begin TEXT PASSAGE

News Article
Solution for new design challenges
New TSMC Reference Flow 9.0 supports 40nm process technology.
Continued improvements in low power design, statistical design, and DFM
Continued improvements in low power design, statistical design, and DFM
Taiwan Semiconductor Manufacturing Company introduced Reference Flow 9.0, the latest version of TSMC's design methodology to lower design obstacles, improve design margins, and increase yields of its 40nm process technology. Reference Flow 9.0 is also one of the key collaborative components of the company's recently unveiled Open Innovation Platform (OIP).
Hosted by TSMC, the OIP is available only to customers and ecosystem partners to improve time to market, increase return on investment, and reduce waste. The OIP is built on TSMC's design enabling building blocks and an ecosystem interface.
Reference Flow 9.0 addresses new design challenges of TSMC's advanced technologies up to and including 40nm process technology, with features such as transparent half node design, support for new low power automation flow via Unified Power Format (UPF) in addition to Common Power Format (CPF) enabled flow, new statistical design features, and hierarchical DFM capability.

end TEXT PASSAGE

*EXERCISE REQUIREMENTS*.
- a) For the article on TSMC Reference Flow 9.0, say whether each statement agrees with it, answering yes or no and quoting the words that decide it: (i) Reference Flow 9.0 supports 40nm process technology; (ii) the Open Innovation Platform is open to anyone; (iii) Reference Flow 9.0 supports UPF instead of CPF.
- b) Quote the article word for word, starting at "Hosted by TSMC, the" and ending at "hierarchical DFM capability.".
The records have no connection to the article.

begin DATA LINES

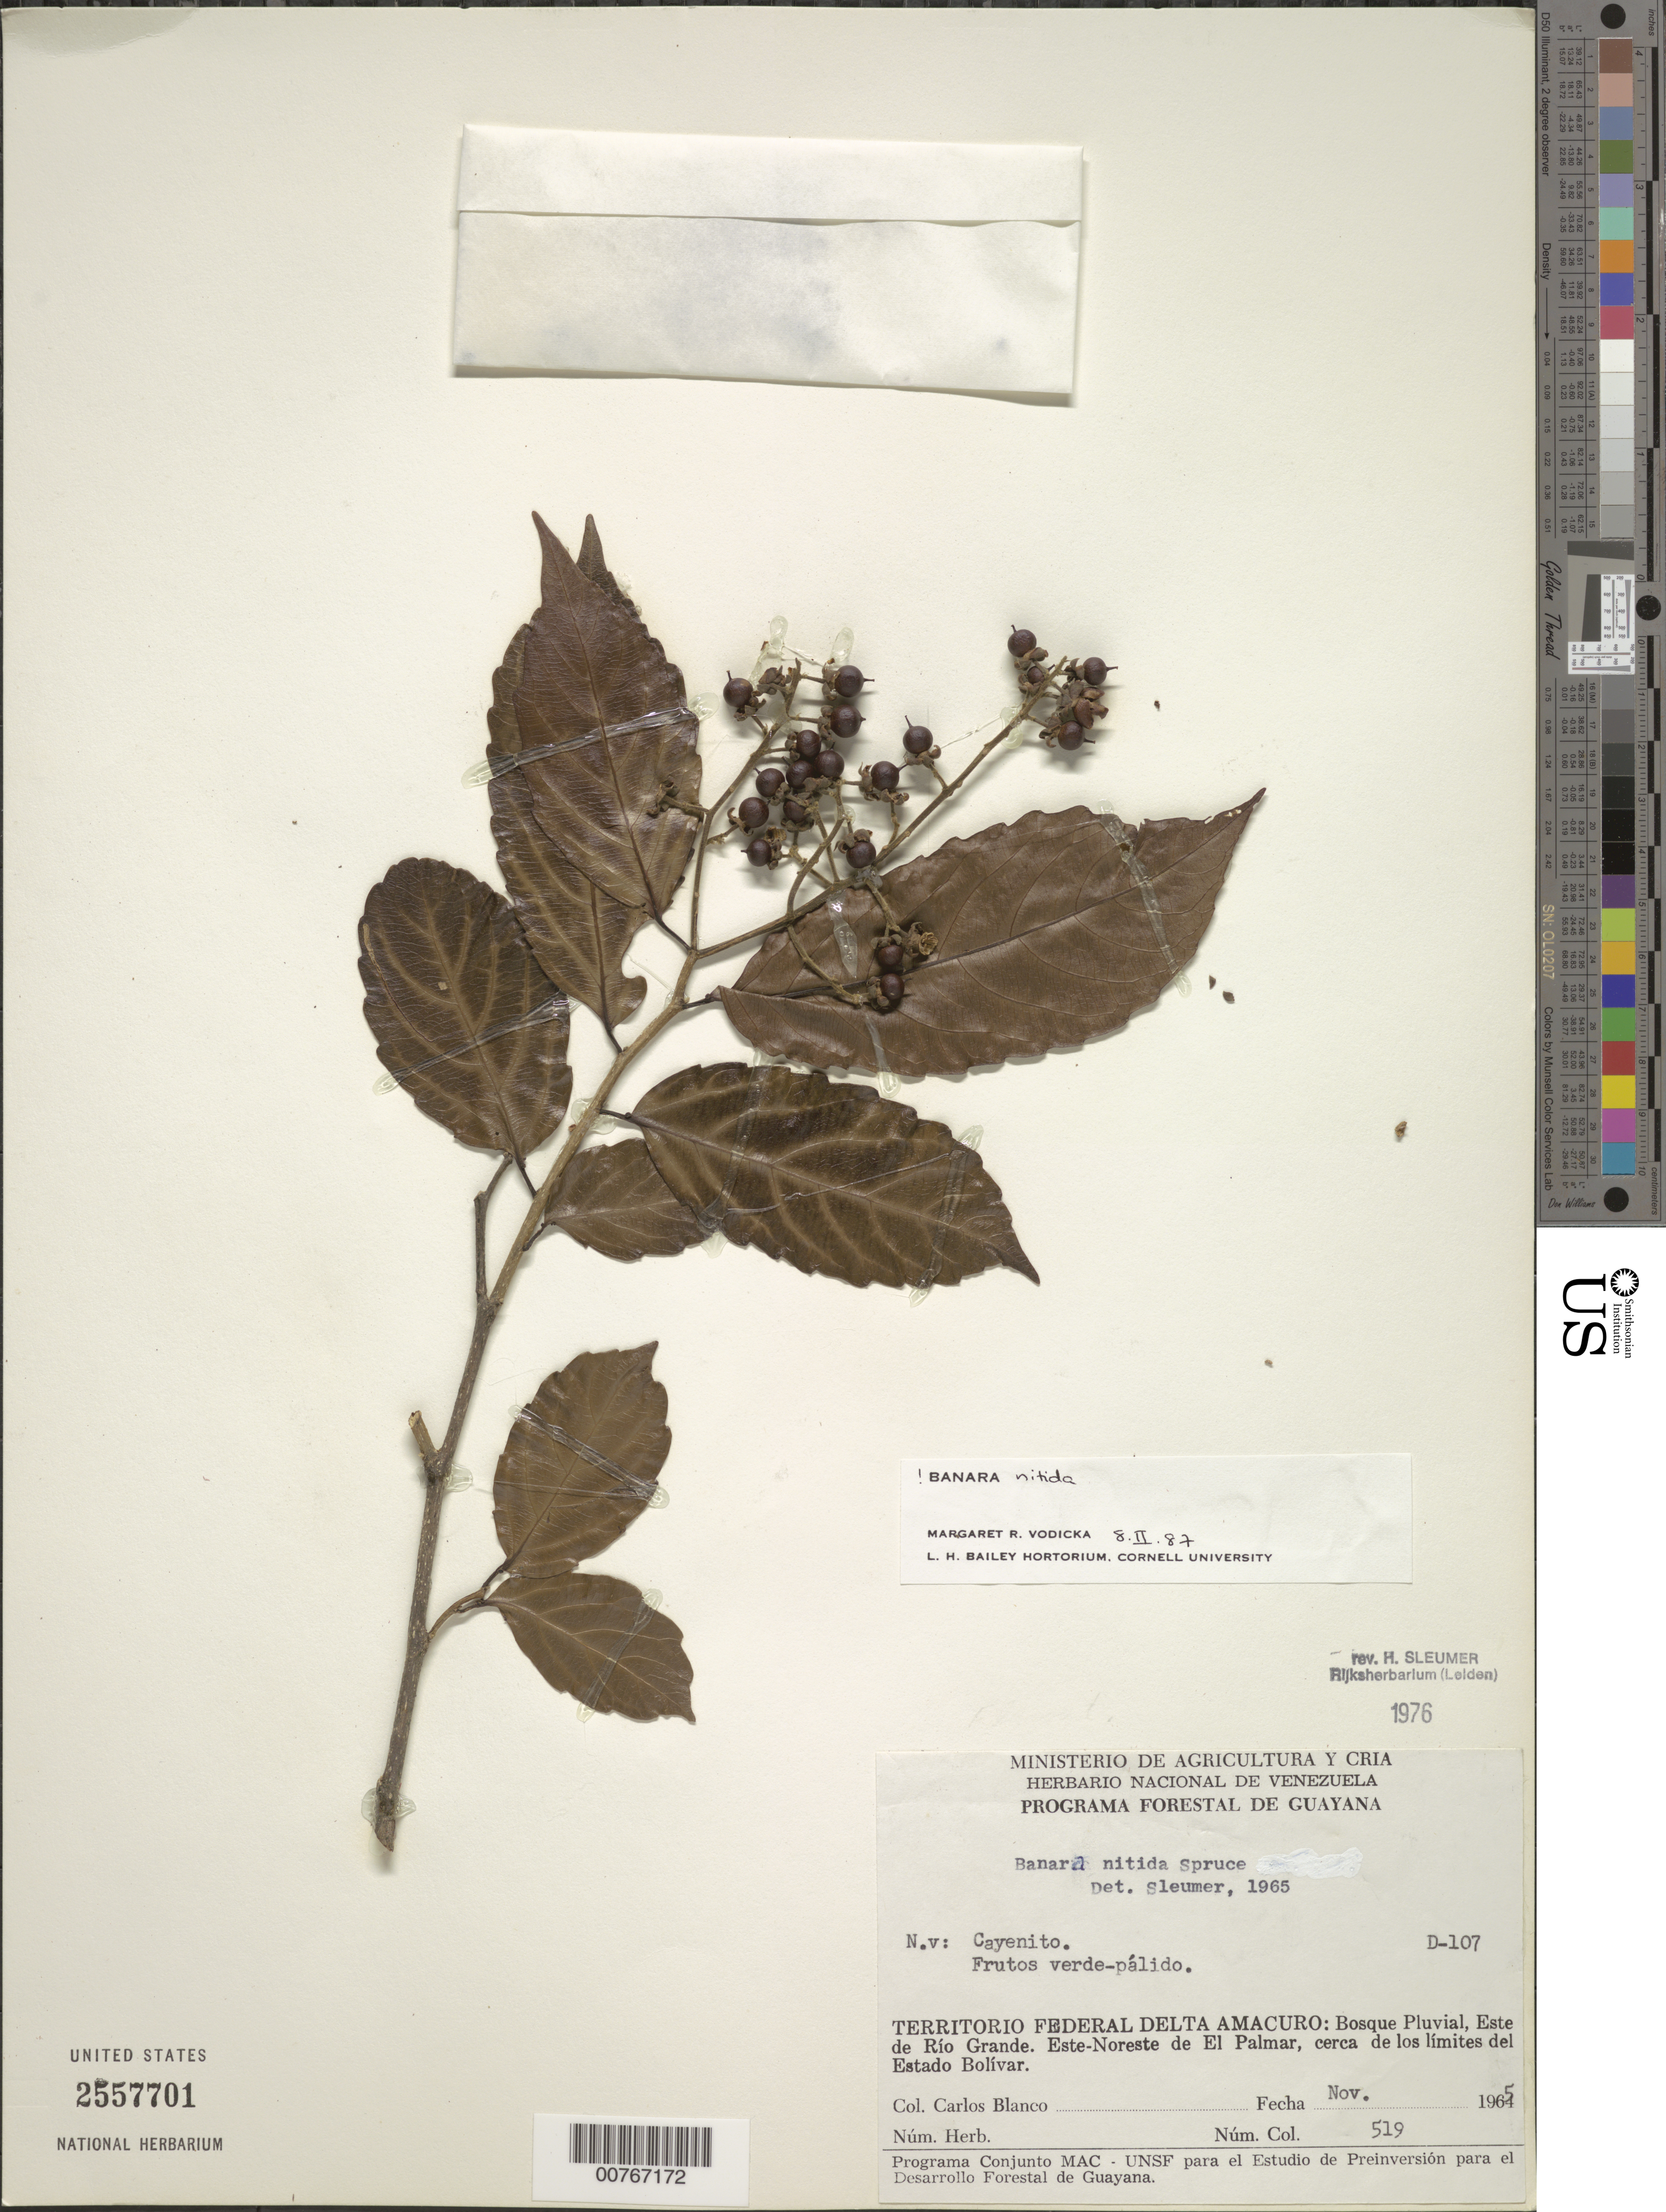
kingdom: Plantae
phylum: Tracheophyta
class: Magnoliopsida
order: Malpighiales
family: Salicaceae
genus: Banara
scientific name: Banara nitida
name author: Spruce ex Benth.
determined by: Vodicka, M. R.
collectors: C. A. Blanco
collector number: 519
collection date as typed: Nov-65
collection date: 1965-11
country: Venezuela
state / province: Delta Amacuro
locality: Río Grande, Este de; Este-Noreste de El Palmar, cerca de los limites del Estado Bolívar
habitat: Rainforest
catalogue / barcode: US 2557701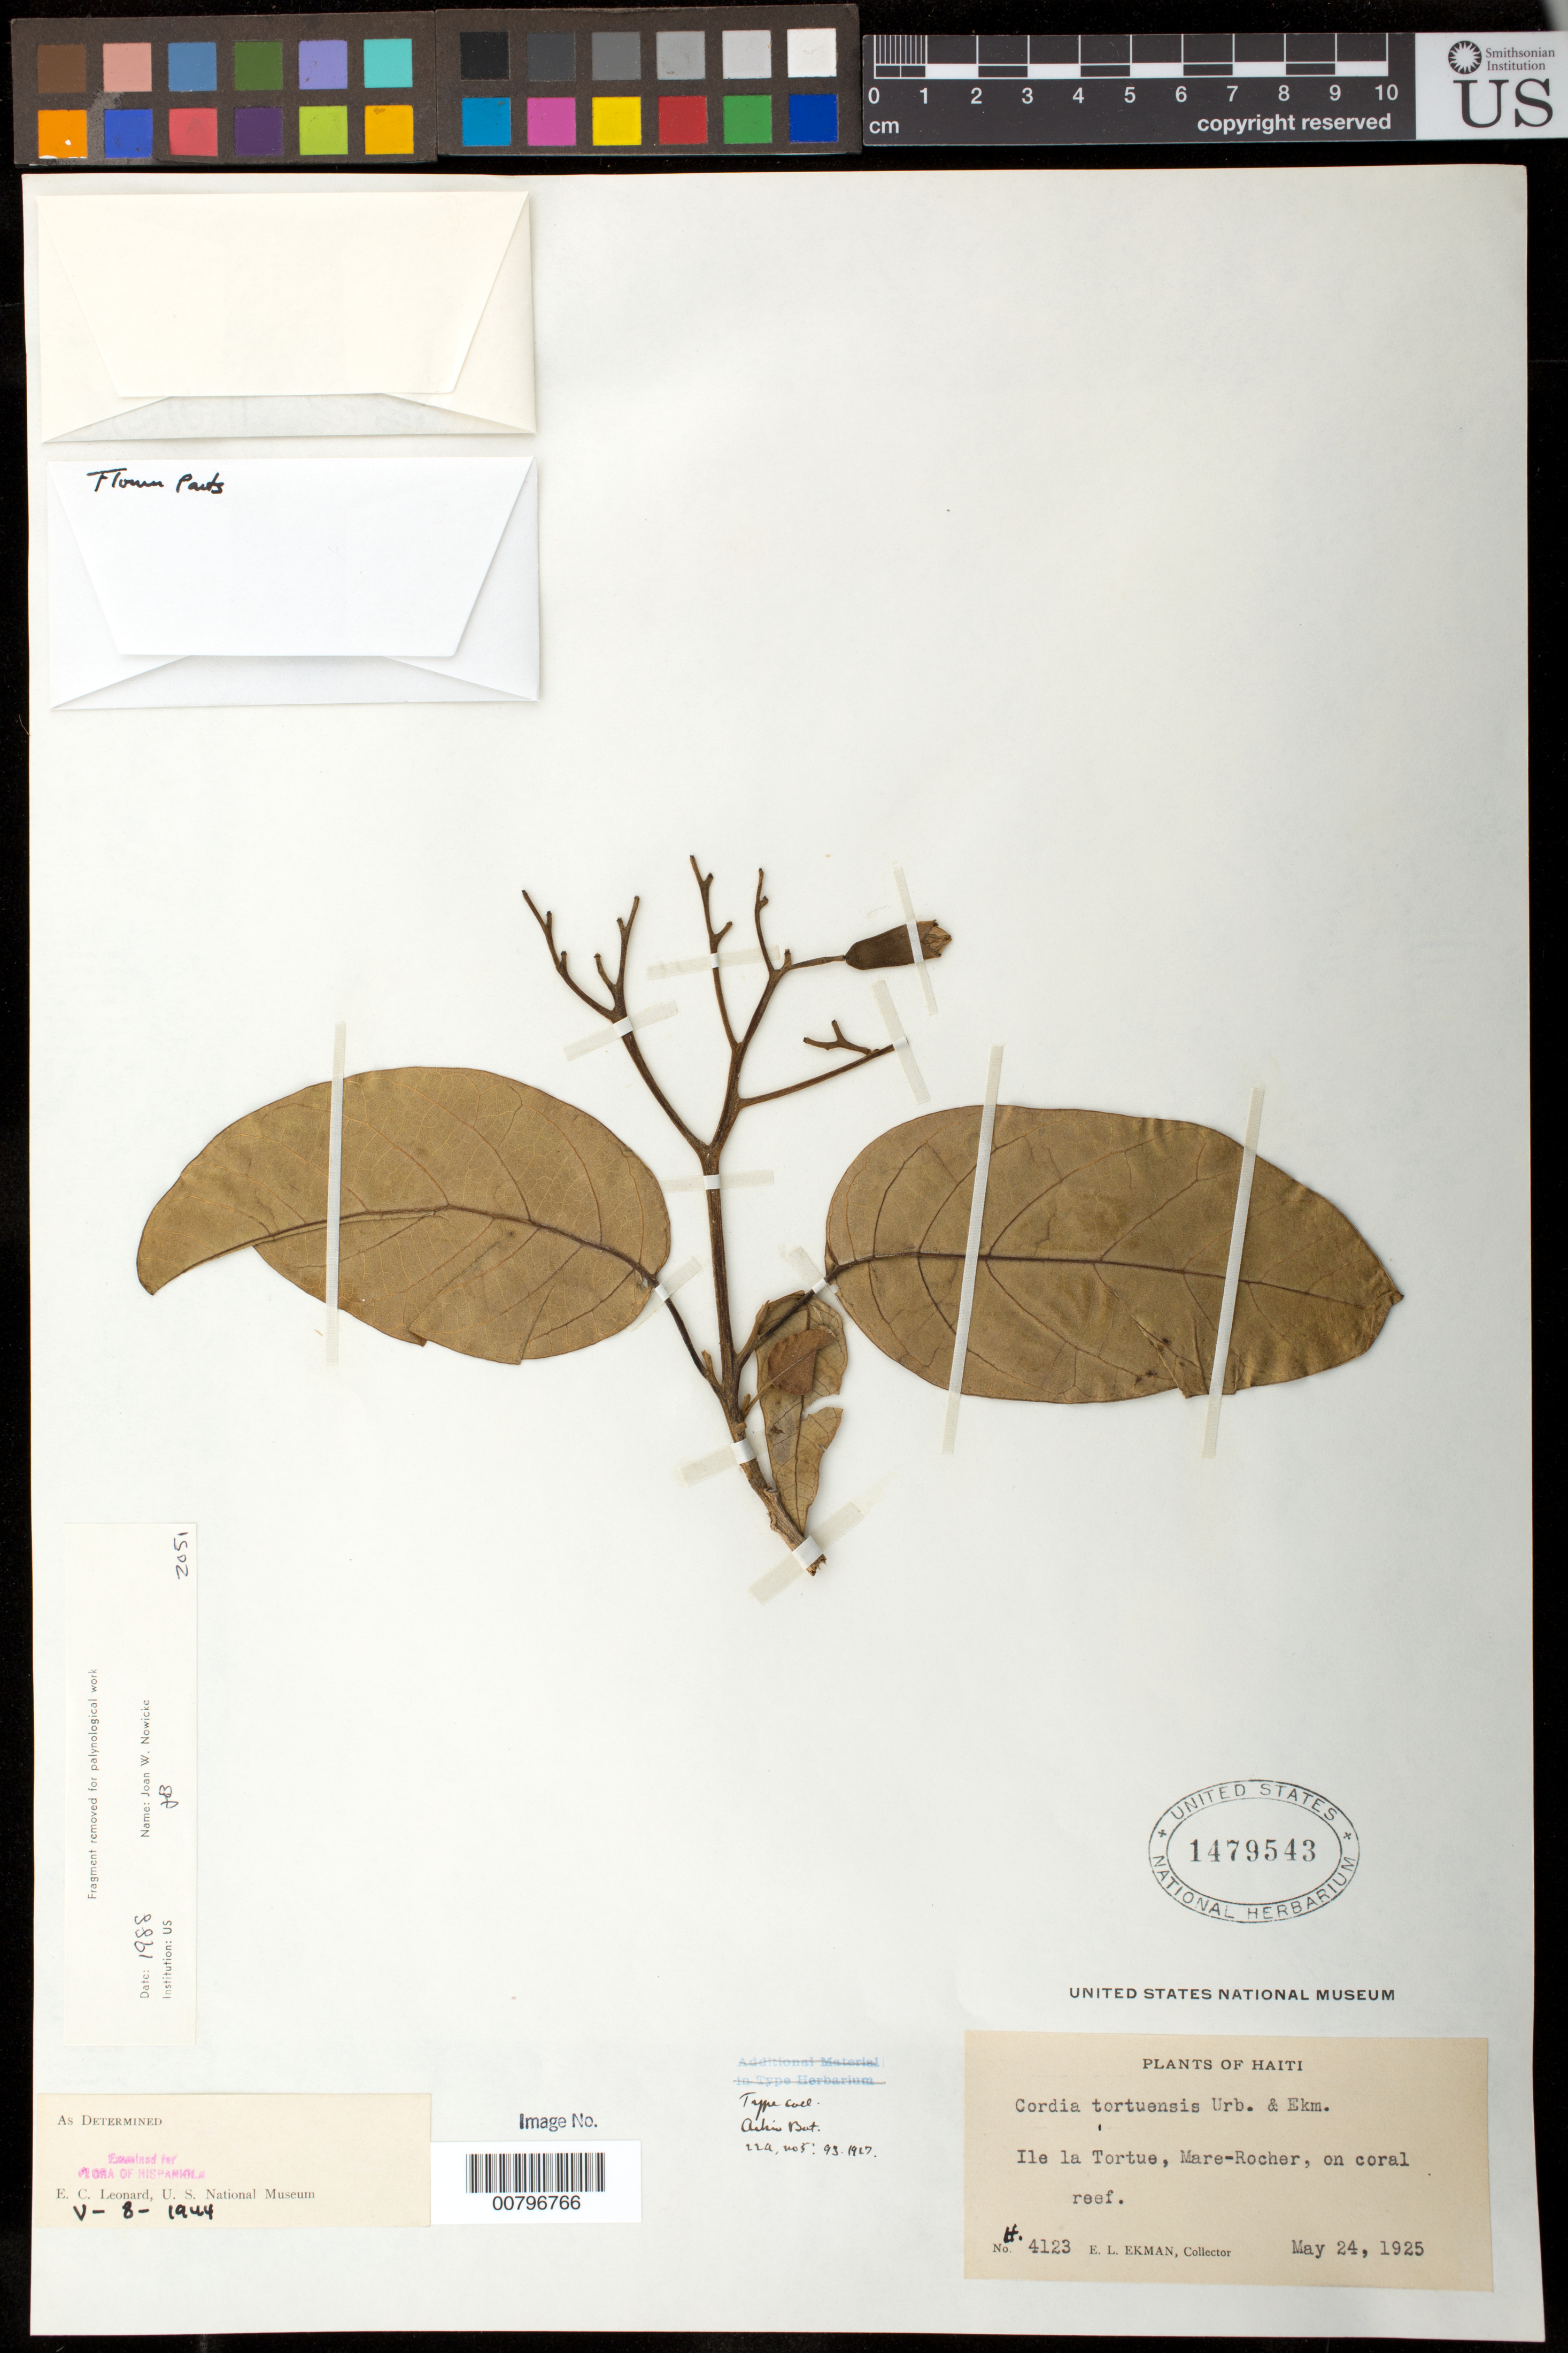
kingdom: Plantae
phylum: Tracheophyta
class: Magnoliopsida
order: Boraginales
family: Cordiaceae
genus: Cordia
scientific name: Cordia tortuensis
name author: Urb. & Ekman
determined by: Leonard, Emery C., (US)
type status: Isotype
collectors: E. L. Ekman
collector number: H 4123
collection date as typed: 24 May 1925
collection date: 1925-05-24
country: Haiti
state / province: Nord-Óuest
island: Île de la Tortue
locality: Ile la Tortue, Mare-Rocher.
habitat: On coral reef.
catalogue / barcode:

end DATA LINES

*SOLUTIONS TO THE PROBLEMS*.
- a)
(i) Yes: "New TSMC Reference Flow 9.0 supports 40nm process technology."
(ii) No: "the OIP is available only to customers and ecosystem partners"
(iii) No: "support for new low power automation flow via Unified Power Format (UPF) in addition to Common Power Format (CPF) enabled flow"

- b)
Hosted by TSMC, the OIP is available only to customers and ecosystem partners to improve time to market, increase return on investment, and reduce waste. The OIP is built on TSMC's design enabling building blocks and an ecosystem interface.
Reference Flow 9.0 addresses new design challenges of TSMC's advanced technologies up to and including 40nm process technology, with features such as transparent half node design, support for new low power automation flow via Unified Power Format (UPF) in addition to Common Power Format (CPF) enabled flow, new statistical design features, and hierarchical DFM capability.